Forest and Farm Facility

Promoting sustainable wood value chains in East Africa


The East Africa region holds great potential to enhance the sustainability of both wood production and consumption, a recent event held in Nairobi, Kenya, concluded. Governments in the region have actively invested in planted forests while efforts are underway to enhance the sustainability and efficiency of wood processing. Furthermore, initiatives are promoting the use of wood-based products in place of more carbon-intensive materials. These coordinated efforts promise substantial environmental, biodiversity, and developmental benefits.  

However, various challenges hinder the scaling of these wood value chains, particularly for small forest and farm producers and small and medium-sized enterprises (SMEs). The challenges facing the wood value chains include the perception of forestry as a high-risk, fragmented, and informal value chain, unattractive investment conditions, and limited capacity among SMEs and local market participants to access finance. 

To address these issues, FAO, Gatsby Africa Foundation, the Swedish Embassy, CIFOR-ICRAF, the Kenya Forestry Research Institute (KEFRI), the Kenya Forest Service (KFS), and the Forest and Farm Facility (FFF) co-organized the event titled "Unlocking finance for sustainable and inclusive wood value chains: A dialogue toward collaboration on innovative financing opportunities and mechanisms to promote sustainable wood production and consumption in East Africa, including smallholder forest and farm producer organizations." 

Demand for wood in East Africa

Wood demand and consumption in East Africa is currently outstripping production. Meeting this growing demand presents opportunities, including expanding production through planted forests, delivering positive impacts for climate mitigation restoration, small producers and local communities in the form of livelihood and development benefits. Improved efficiency of wood utilization through capacity building and integration into circular and bio economies will also be critical. 

For these potential opportunities to become real, there is a critical need to address key challenges. The scale of finance required to unlock these potential opportunities is substantial, necessitating investments in sustainable forestry practices, infrastructure development, and capacity-building initiatives. 

There is also a need to improve the outreach, allowing more finance and opportunities to flow to smallholders.
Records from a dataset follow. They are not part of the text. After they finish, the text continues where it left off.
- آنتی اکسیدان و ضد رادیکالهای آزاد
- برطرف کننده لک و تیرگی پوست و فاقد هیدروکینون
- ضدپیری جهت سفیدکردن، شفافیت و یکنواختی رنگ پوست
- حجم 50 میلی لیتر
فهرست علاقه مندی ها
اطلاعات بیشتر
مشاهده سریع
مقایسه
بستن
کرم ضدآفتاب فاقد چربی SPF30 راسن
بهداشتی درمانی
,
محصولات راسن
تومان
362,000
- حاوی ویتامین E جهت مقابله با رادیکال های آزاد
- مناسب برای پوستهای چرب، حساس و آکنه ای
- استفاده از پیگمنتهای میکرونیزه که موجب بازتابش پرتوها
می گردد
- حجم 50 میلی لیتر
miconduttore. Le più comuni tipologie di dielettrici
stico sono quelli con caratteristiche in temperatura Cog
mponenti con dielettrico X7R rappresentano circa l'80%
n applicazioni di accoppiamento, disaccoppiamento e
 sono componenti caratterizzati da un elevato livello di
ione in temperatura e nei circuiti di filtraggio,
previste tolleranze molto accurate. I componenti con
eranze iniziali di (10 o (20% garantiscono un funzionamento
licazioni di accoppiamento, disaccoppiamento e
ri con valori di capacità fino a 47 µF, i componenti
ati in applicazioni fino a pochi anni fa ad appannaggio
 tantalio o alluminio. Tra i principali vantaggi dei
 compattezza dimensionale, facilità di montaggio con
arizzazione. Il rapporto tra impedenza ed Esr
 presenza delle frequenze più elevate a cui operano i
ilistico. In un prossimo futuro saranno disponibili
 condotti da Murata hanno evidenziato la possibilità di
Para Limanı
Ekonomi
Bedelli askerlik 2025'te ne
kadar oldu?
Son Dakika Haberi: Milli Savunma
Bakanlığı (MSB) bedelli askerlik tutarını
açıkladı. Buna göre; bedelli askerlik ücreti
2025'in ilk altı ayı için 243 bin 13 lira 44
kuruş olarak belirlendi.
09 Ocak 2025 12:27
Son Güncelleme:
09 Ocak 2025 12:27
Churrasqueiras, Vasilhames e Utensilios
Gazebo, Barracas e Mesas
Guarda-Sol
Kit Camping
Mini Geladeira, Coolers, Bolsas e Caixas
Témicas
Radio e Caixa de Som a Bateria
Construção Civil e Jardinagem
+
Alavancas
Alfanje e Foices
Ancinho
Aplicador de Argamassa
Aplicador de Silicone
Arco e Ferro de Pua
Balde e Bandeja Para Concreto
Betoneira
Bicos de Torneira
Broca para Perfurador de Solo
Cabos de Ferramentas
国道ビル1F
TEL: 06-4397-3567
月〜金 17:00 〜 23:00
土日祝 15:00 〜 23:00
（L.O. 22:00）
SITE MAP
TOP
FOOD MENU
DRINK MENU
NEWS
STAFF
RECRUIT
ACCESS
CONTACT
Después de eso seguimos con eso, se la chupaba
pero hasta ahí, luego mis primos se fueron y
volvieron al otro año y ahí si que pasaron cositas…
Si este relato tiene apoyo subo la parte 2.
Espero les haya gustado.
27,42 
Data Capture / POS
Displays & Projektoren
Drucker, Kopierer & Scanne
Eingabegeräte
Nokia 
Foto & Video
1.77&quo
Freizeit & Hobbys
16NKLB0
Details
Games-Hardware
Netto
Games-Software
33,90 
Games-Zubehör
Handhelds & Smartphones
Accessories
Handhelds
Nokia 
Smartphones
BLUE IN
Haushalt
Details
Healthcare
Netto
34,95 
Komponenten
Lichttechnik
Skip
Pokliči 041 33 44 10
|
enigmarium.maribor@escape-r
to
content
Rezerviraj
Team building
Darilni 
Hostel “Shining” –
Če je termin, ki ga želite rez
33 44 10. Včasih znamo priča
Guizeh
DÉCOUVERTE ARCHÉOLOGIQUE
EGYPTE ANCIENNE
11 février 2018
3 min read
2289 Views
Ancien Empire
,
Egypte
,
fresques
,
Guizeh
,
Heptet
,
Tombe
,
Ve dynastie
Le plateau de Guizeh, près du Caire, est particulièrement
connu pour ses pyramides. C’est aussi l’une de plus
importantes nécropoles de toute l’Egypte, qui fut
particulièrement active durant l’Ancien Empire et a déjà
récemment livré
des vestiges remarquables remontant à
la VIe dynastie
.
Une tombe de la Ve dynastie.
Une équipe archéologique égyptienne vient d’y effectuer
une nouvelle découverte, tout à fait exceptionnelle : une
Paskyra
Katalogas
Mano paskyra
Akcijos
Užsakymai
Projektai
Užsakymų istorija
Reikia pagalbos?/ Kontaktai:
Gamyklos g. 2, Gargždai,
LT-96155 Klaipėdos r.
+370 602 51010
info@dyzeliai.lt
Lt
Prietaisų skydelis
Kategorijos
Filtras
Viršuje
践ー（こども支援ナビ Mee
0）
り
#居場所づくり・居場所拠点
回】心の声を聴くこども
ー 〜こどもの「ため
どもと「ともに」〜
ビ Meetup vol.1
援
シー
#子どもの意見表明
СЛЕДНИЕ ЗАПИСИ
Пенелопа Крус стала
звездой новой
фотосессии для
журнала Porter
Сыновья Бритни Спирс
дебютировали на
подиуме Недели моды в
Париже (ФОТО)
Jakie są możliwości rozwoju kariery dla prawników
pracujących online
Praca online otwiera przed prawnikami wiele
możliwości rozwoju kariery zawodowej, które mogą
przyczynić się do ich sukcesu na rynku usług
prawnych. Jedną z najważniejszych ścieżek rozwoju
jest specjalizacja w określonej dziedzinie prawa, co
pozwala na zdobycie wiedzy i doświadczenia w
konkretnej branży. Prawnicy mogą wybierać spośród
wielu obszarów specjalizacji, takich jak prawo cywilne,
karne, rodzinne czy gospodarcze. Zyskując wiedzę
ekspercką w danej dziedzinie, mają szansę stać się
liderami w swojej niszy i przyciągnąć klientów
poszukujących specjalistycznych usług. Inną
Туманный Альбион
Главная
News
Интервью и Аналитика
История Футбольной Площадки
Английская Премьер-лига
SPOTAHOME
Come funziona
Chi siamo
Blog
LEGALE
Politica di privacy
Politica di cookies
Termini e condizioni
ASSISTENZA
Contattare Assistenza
This is imperative to ensure that financial resources and opportunities are accessible to smallholders, fostering equitable participation in the sustainable wood production and utilization sector.

These are critical steps in establishing an enabling environment where investments in sustainable forest practices are seen as more attractive than continuing unsustainable, and sometimes illegal, “business-as-usual” approaches.  

Building momentum

The event builds on the lessons learned during a week-long workshop, which took place in April including a need for better linkages between smallholders and their organizations, better horizontal coordination within the value chain, increased business and enterprise management skills, and proactive engagement with local finance institutions. The workshop further highlighted that inclusive forest value chains need to be promoted by governments.

Stakeholders at the workshop discussed potential strategies to address these lessons learned. In particular, looking at opportunities for collaboration and next steps for scaling up results and accelerating the mobilization of finance and sustainability.

The event preceded the International Congress on Planted Forests 2023 (ICPF2023) which is held in Nairobi from 7 to 10 November 2023. ICPF2023 will focus on the role of planted forests as nature-based solutions. The event complemented ICPF2023 by addressing new business models, investment opportunities, ecosystem restoration, and livelihood enhancement, promoting sustainable wood production and consumption. This synergy emphasizes the importance of wood value chains in the broader context of sustainable forestry practices.